#### Exercise details
Rewrite the listing below with "catalogue" changed to "catalog" wherever it occurs, leaving everything else the same.

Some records
^^^^^^^^

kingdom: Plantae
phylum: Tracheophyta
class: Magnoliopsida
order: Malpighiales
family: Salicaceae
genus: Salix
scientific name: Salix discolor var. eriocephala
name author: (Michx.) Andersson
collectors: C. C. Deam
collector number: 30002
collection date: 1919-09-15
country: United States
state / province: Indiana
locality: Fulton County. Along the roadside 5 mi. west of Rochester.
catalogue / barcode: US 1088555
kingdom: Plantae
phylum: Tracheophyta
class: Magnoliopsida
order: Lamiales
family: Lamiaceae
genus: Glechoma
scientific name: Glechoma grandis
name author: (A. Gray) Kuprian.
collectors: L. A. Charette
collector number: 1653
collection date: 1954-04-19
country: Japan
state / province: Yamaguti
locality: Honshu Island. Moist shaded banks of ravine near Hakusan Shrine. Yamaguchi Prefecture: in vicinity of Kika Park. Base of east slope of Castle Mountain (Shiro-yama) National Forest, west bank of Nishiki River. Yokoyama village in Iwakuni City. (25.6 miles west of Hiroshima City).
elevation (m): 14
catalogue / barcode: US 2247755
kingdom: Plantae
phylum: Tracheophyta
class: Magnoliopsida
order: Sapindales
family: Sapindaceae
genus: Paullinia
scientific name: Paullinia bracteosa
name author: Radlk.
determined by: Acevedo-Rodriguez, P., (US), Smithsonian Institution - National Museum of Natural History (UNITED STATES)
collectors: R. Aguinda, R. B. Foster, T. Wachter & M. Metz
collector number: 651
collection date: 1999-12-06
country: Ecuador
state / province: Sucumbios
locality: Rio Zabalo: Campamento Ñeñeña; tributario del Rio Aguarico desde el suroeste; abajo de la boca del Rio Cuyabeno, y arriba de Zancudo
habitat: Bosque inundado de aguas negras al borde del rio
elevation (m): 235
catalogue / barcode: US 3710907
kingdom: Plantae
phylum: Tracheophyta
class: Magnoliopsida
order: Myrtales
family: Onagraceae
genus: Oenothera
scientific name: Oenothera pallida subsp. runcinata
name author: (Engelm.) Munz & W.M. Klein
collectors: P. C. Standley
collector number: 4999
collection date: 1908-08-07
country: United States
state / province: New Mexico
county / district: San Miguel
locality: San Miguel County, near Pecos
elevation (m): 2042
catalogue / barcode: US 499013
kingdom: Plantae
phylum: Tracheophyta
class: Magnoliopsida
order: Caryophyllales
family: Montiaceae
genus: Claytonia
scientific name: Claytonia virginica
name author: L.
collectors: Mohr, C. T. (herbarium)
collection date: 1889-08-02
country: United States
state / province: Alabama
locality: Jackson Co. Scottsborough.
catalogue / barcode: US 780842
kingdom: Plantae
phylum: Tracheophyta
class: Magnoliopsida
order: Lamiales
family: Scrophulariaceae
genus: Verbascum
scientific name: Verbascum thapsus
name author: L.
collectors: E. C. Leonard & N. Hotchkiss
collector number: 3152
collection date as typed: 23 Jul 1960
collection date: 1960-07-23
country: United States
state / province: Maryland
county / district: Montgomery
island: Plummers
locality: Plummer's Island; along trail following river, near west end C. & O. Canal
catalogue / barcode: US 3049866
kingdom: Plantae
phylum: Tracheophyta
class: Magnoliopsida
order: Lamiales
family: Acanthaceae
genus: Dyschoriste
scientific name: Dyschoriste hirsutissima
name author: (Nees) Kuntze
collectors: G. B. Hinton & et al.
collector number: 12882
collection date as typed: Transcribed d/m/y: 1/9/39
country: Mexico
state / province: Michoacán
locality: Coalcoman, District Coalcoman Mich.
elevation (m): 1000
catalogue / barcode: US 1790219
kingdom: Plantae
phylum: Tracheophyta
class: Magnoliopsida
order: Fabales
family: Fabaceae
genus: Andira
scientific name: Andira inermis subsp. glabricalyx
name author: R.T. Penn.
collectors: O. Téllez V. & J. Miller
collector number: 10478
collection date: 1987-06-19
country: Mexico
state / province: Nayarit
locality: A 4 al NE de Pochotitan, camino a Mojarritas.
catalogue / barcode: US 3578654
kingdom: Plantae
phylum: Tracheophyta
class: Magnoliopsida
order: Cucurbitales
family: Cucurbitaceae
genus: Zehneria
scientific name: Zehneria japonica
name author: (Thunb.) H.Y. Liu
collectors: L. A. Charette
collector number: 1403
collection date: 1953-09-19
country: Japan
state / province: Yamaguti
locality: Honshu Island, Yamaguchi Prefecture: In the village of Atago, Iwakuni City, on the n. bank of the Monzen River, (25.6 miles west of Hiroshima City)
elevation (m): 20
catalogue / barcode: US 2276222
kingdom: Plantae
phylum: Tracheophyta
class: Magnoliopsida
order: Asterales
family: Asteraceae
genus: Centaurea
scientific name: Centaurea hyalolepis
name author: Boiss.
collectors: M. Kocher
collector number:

^^^^^^^^

#### Solution to this task
kingdom: Plantae
phylum: Tracheophyta
class: Magnoliopsida
order: Malpighiales
family: Salicaceae
genus: Salix
scientific name: Salix discolor var. eriocephala
name author: (Michx.) Andersson
collectors: C. C. Deam
collector number: 30002
collection date: 1919-09-15
country: United States
state / province: Indiana
locality: Fulton County. Along the roadside 5 mi. west of Rochester.
catalog / barcode: US 1088555
kingdom: Plantae
phylum: Tracheophyta
class: Magnoliopsida
order: Lamiales
family: Lamiaceae
genus: Glechoma
scientific name: Glechoma grandis
name author: (A. Gray) Kuprian.
collectors: L. A. Charette
collector number: 1653
collection date: 1954-04-19
country: Japan
state / province: Yamaguti
locality: Honshu Island. Moist shaded banks of ravine near Hakusan Shrine. Yamaguchi Prefecture: in vicinity of Kika Park. Base of east slope of Castle Mountain (Shiro-yama) National Forest, west bank of Nishiki River. Yokoyama village in Iwakuni City. (25.6 miles west of Hiroshima City).
elevation (m): 14
catalog / barcode: US 2247755
kingdom: Plantae
phylum: Tracheophyta
class: Magnoliopsida
order: Sapindales
family: Sapindaceae
genus: Paullinia
scientific name: Paullinia bracteosa
name author: Radlk.
determined by: Acevedo-Rodriguez, P., (US), Smithsonian Institution - National Museum of Natural History (UNITED STATES)
collectors: R. Aguinda, R. B. Foster, T. Wachter & M. Metz
collector number: 651
collection date: 1999-12-06
country: Ecuador
state / province: Sucumbios
locality: Rio Zabalo: Campamento Ñeñeña; tributario del Rio Aguarico desde el suroeste; abajo de la boca del Rio Cuyabeno, y arriba de Zancudo
habitat: Bosque inundado de aguas negras al borde del rio
elevation (m): 235
catalog / barcode: US 3710907
kingdom: Plantae
phylum: Tracheophyta
class: Magnoliopsida
order: Myrtales
family: Onagraceae
genus: Oenothera
scientific name: Oenothera pallida subsp. runcinata
name author: (Engelm.) Munz & W.M. Klein
collectors: P. C. Standley
collector number: 4999
collection date: 1908-08-07
country: United States
state / province: New Mexico
county / district: San Miguel
locality: San Miguel County, near Pecos
elevation (m): 2042
catalog / barcode: US 499013
kingdom: Plantae
phylum: Tracheophyta
class: Magnoliopsida
order: Caryophyllales
family: Montiaceae
genus: Claytonia
scientific name: Claytonia virginica
name author: L.
collectors: Mohr, C. T. (herbarium)
collection date: 1889-08-02
country: United States
state / province: Alabama
locality: Jackson Co. Scottsborough.
catalog / barcode: US 780842
kingdom: Plantae
phylum: Tracheophyta
class: Magnoliopsida
order: Lamiales
family: Scrophulariaceae
genus: Verbascum
scientific name: Verbascum thapsus
name author: L.
collectors: E. C. Leonard & N. Hotchkiss
collector number: 3152
collection date as typed: 23 Jul 1960
collection date: 1960-07-23
country: United States
state / province: Maryland
county / district: Montgomery
island: Plummers
locality: Plummer's Island; along trail following river, near west end C. & O. Canal
catalog / barcode: US 3049866
kingdom: Plantae
phylum: Tracheophyta
class: Magnoliopsida
order: Lamiales
family: Acanthaceae
genus: Dyschoriste
scientific name: Dyschoriste hirsutissima
name author: (Nees) Kuntze
collectors: G. B. Hinton & et al.
collector number: 12882
collection date as typed: Transcribed d/m/y: 1/9/39
country: Mexico
state / province: Michoacán
locality: Coalcoman, District Coalcoman Mich.
elevation (m): 1000
catalog / barcode: US 1790219
kingdom: Plantae
phylum: Tracheophyta
class: Magnoliopsida
order: Fabales
family: Fabaceae
genus: Andira
scientific name: Andira inermis subsp. glabricalyx
name author: R.T. Penn.
collectors: O. Téllez V. & J. Miller
collector number: 10478
collection date: 1987-06-19
country: Mexico
state / province: Nayarit
locality: A 4 al NE de Pochotitan, camino a Mojarritas.
catalog / barcode: US 3578654
kingdom: Plantae
phylum: Tracheophyta
class: Magnoliopsida
order: Cucurbitales
family: Cucurbitaceae
genus: Zehneria
scientific name: Zehneria japonica
name author: (Thunb.) H.Y. Liu
collectors: L. A. Charette
collector number: 1403
collection date: 1953-09-19
country: Japan
state / province: Yamaguti
locality: Honshu Island, Yamaguchi Prefecture: In the village of Atago, Iwakuni City, on the n. bank of the Monzen River, (25.6 miles west of Hiroshima City)
elevation (m): 20
catalog / barcode: US 2276222
kingdom: Plantae
phylum: Tracheophyta
class: Magnoliopsida
order: Asterales
family: Asteraceae
genus: Centaurea
scientific name: Centaurea hyalolepis
name author: Boiss.
collectors: M. Kocher
collector number:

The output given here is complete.